- [Texto fornecido]
▬▬▬▬▬▬▬▬▬▬
Diante de um cenário externo marcado por tensões geopolíticas e aumento de medidas protecionistas, combinado a um crescimento regional mais baixo do que o observado durante a crise da dívida de 1980, a América Latina e o Caribe têm enfrentado desafios fiscais de grande complexidade. Em paralelo, a persistente desigualdade econômica na região é um traço estrutural que se depreende da análise do índice de Gini, que varia entre zero e um. O Panorama Social da América Latina e Caribe de 2024 mostra que mesmo com a recente queda no índice (de 0.458 em 2023 para 0.444 em 2024), ainda resta uma lacuna entre a base e o topo da pirâmide de rendimento, o que segue causando impactos de ordem macroeconômica.
▬▬▬▬▬▬▬▬▬▬
- [Enunciado] Traduza para o inglês esta frase do texto fornecido: "Em paralelo, a persistente desigualdade econômica na região é um traço estrutural que se depreende da análise do índice de Gini, que varia entre zero e um." Use somente o texto fornecido.
▬▬▬▬▬▬▬▬▬▬
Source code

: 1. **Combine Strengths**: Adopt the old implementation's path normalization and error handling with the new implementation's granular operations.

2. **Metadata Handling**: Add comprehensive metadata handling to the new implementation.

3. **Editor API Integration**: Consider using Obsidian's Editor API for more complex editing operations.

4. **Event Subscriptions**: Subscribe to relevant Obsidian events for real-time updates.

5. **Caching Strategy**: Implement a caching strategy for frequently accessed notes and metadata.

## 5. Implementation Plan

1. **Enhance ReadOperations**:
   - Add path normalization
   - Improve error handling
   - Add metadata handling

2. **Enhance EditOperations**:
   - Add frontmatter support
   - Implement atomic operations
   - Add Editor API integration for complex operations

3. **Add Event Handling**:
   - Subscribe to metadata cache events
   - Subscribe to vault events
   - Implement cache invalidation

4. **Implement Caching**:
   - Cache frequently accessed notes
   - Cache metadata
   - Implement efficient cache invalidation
▬▬▬▬▬▬▬▬▬▬
- [Resposta] At the same time, the persistent economic inequality in the region is a structural feature that can be inferred from an analysis of the Gini index, which ranges from zero to one.